The Best Way to Clean Your Tongue For the Ultimate Fresh Breath, According to Dentists

From the time we develop our first little baby teeth, brushing becomes a part of life. Twice a day, every day, we brush, rinse, and spit for fresh breath and clean teeth. And if we're really good, we even floss like we tell our dentists we do. But one part of our dental hygiene routine that isn't always discussed when we make our bi-annual dental visit is whether we should be cleaning our tongue. And if we are to clean it, how in the world do we actually do that? Tongues seem like a pretty important component of overall oral hygiene, so we figured it was time to do some investigating into how we should be properly caring for our tongues. We turned to the experts to learn how to best clean our tongues, and here's what they had to say.

Do You Really Need to Clean Your Tongue?

We wash our hair, our bodies, and our teeth routinely, so why do so many of us skip over a body part that is both constantly submerged in saliva and also used to help breakdown food? Yes, you should be cleaning your tongue. At the very least, making sure to clean your tongue is helpful in getting rid of potentially harmful bacteria, and on a more superficial note, incorporating your tongue into your oral hygiene habits can also lead to better breath.
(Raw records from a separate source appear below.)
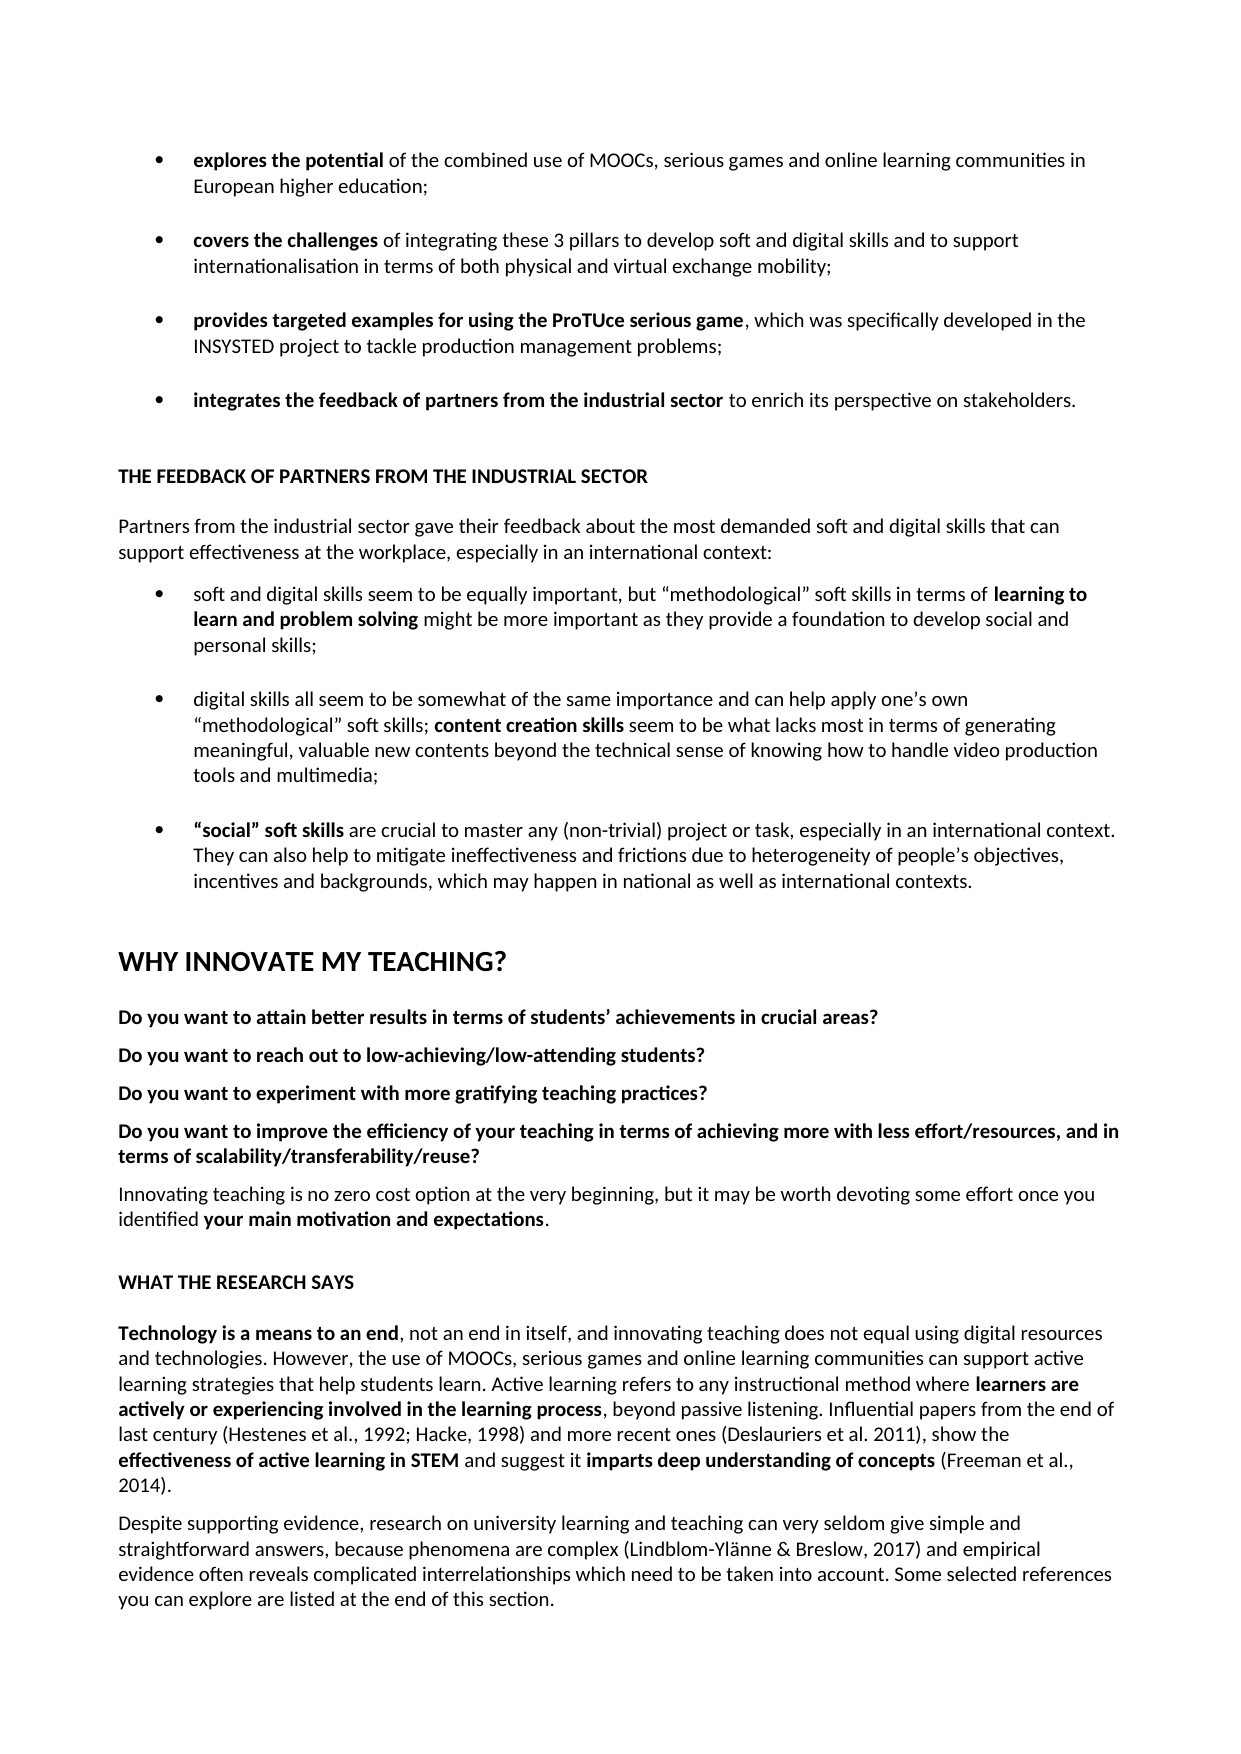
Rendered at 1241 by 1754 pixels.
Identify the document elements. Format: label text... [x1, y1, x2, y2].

text Technology is a means to an end, not an end in itself, and innovating teaching does not equal using digital resources and technologies. However, the use of MOOCs, serious games and online learning communities can support active learning strategies that help students learn. Active learning refers to any instructional method where learners are actively or experiencing involved in the learning process, beyond passive listening. Influential papers from the end of last century (Hestenes et al., 1992; Hacke, 1998) and more recent ones (Deslauriers et al. 2011), show the effectiveness of active learning in STEM and suggest it imparts deep understanding of concepts (Freeman et al., 2014). [118, 1320, 1122, 1498]
text THE FEEDBACK OF PARTNERS FROM THE INDUSTRIAL SECTOR [118, 463, 1122, 488]
text Innovating teaching is no zero cost option at the very beginning, but it may be worth devoting some effort once you identified your main motivation and expectations. [118, 1181, 1122, 1232]
list covers the challenges of integrating these 3 pillars to develop soft and digital skills and to support internationalisation in terms of both physical and virtual exchange mobility; [156, 228, 1122, 278]
list digital skills all seem to be somewhat of the same importance and can help apply one’s own “methodological” soft skills; content creation skills seem to be what lacks most in terms of generating meaningful, valuable new contents beyond the technical sense of knowing how to handle video production tools and multimedia; [156, 686, 1122, 788]
list explores the potential of the combined use of MOOCs, serious games and online learning communities in European higher education; [156, 148, 1122, 198]
list “social” soft skills are crucial to master any (non-trivial) project or task, especially in an international context. They can also help to mitigate ineffectiveness and frictions due to heterogeneity of people’s objectives, incentives and backgrounds, which may happen in national as well as international contexts. [156, 817, 1122, 893]
list integrates the feedback of partners from the industrial sector to enrich its perspective on stakeholders. [156, 388, 1122, 413]
text Do you want to attain better results in terms of students’ achievements in crucial areas? [118, 1004, 1122, 1029]
list soft and digital skills seem to be equally important, but “methodological” soft skills in terms of learning to learn and problem solving might be more important as they provide a foundation to develop social and personal skills; [156, 581, 1122, 657]
list provides targeted examples for using the ProTUce serious game, which was specifically developed in the INSYSTED project to tackle production management problems; [156, 308, 1122, 358]
text Despite supporting evidence, research on university learning and teaching can very seldom give simple and straightforward answers, because phenomena are complex (Lindblom-Ylänne & Breslow, 2017) and empirical evidence often reveals complicated interrelationships which need to be taken into account. Some selected references you can explore are listed at the end of this section. [118, 1510, 1122, 1612]
text What the research says [118, 1269, 1122, 1295]
text Do you want to improve the efficiency of your teaching in terms of achieving more with less effort/resources, and in terms of scalability/transferability/reuse? [118, 1118, 1122, 1169]
text WHY INNOVATE MY TEACHING? [118, 943, 1122, 979]
text Do you want to experiment with more gratifying teaching practices? [118, 1080, 1122, 1105]
text Partners from the industrial sector gave their feedback about the most demanded soft and digital skills that can support effectiveness at the workplace, especially in an international context: [118, 513, 1122, 564]
text Do you want to reach out to low-achieving/low-attending students? [118, 1042, 1122, 1067]
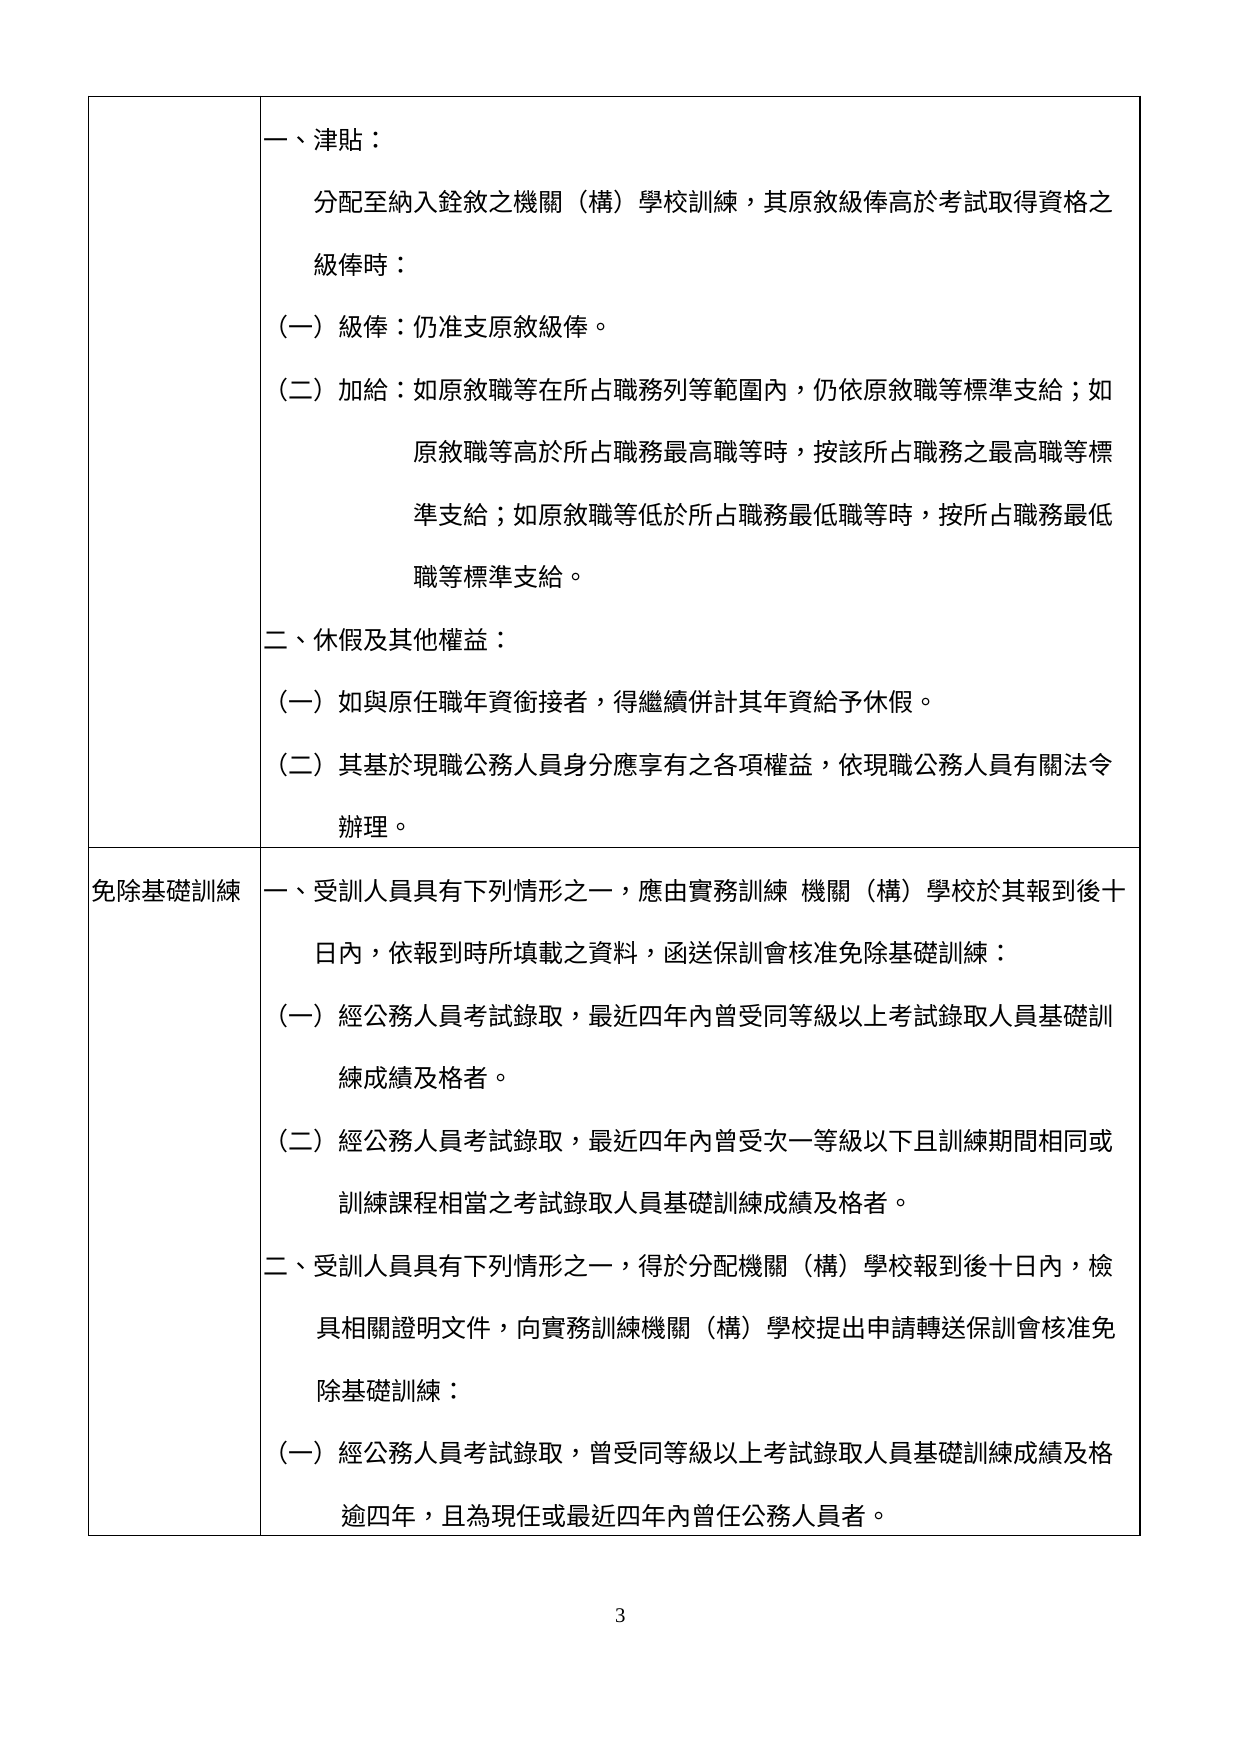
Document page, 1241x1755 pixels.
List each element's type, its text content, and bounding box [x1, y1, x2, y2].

table_cell 一、受訓人員具有下列情形之一，應由實務訓練 機關（構）學校於其報到後十日內，依報到時所填載之資料，函送保訓會核准免除基礎訓練： （一）經公務人員考試錄取，最近四年內曾受同等級以上考試錄取人員基礎訓練成績及格者。 （二）經公務人員考試錄取，最近四年內曾受次一等級以下且訓練期間相同或訓練課程相當之考試錄取人員基礎訓練成績及格者。 二、受訓人員具有下列情形之一，得於分配機關（構）學校報到後十日內，檢具相關證明文件，向實務訓練機關（構）學校提出申請轉送保訓會核准免除基礎訓練： （一）經公務人員考試錄取，曾受同等級以上考試錄取人員基礎訓練成績及格逾四年，且為現任或最近四年內曾任公務人員者。 [261, 848, 1139, 1535]
table_cell [89, 97, 260, 847]
table_cell 免除基礎訓練 [89, 848, 260, 1535]
table_cell 一、津貼： 分配至納入銓敘之機關（構）學校訓練，其原敘級俸高於考試取得資格之級俸時： （一）級俸：仍准支原敘級俸。 （二）加給：如原敘職等在所占職務列等範圍內，仍依原敘職等標準支給；如原敘職等高於所占職務最高職等時，按該所占職務之最高職等標準支給；如原敘職等低於所占職務最低職等時，按所占職務最低職等標準支給。 二、休假及其他權益： （一）如與原任職年資銜接者，得繼續併計其年資給予休假。 （二）其基於現職公務人員身分應享有之各項權益，依現職公務人員有關法令辦理。 [261, 97, 1139, 847]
It's also important to consider that the top of the tongue is not smooth, explains Jack Hirschfeld, DDS, clinical instructor at the Lake Erie College of Osteopathic Medicine's School of Dental Medicine. "Food debris and bacteria can collect on the tongue, resulting in bacterial overgrowth and possibly bad breath," he says. He also explains that in extreme cases, a brown or black hairy appearance to the tongue can develop if you let the overgrowth get out of hand. So if you weren't convinced beforehand to give your tongue a scrubbing, you should be now.

Increased risk of gum disease is another side effect of having too much bacteria growing in the mouth, explains Keith Wolfe, DMD, a Florida-based board-certified dentist. Cleaning your tongue not only helps get rid of bad breath, but it also eliminates a myriad of bacteria and protects against gum disease.

How Do You Clean Your Tongue?

Both Dr. Hirschfeld and Dr. Wolfe agree that a simple toothbrush or tongue scraper are the usual go-tos when it comes to tongue cleaning, with the scraping method often being the more effective choice of the two.

The process of brushing your tongue is quite intuitive. Just like when you brush your teeth, you put a small amount of toothpaste on your wet toothbrush and, in a back-and-fourth motion, brush your tongue until you cover the entire top surface. Once you are finished, rinse and spit, just as you do when you brush your teeth.

To scrape your tongue, you will first need to get your hands on a tongue scraper, which typically contain a copper or stainless steel wire. To use the scraper, place the scraper at the back of the tongue and pull it forward to the front of your tongue. Repeat this process a few times, holding the scraper at different angles. Rinse and spit like usual, and be sure to clean the scraper when you're done with it.

The best way to clean your tongue may be a combo of brushing and scraping. A clinical study showed that a combination brush and scraper was slightly more effective in reducing oral volatile sulfur compound levels (compounds that can cause bad breath) than when the tongue scraper and a regular toothbrush were used alone.

No matter which method you choose to clean your tongue, it is a good idea to start including this practice in your daily regimen. Especially if you are noticing that you are tasting things differently or you have persistent bad breath, tongue cleaning can be a simple addition to your oral care routine that can help keep your mouth as clean as possible.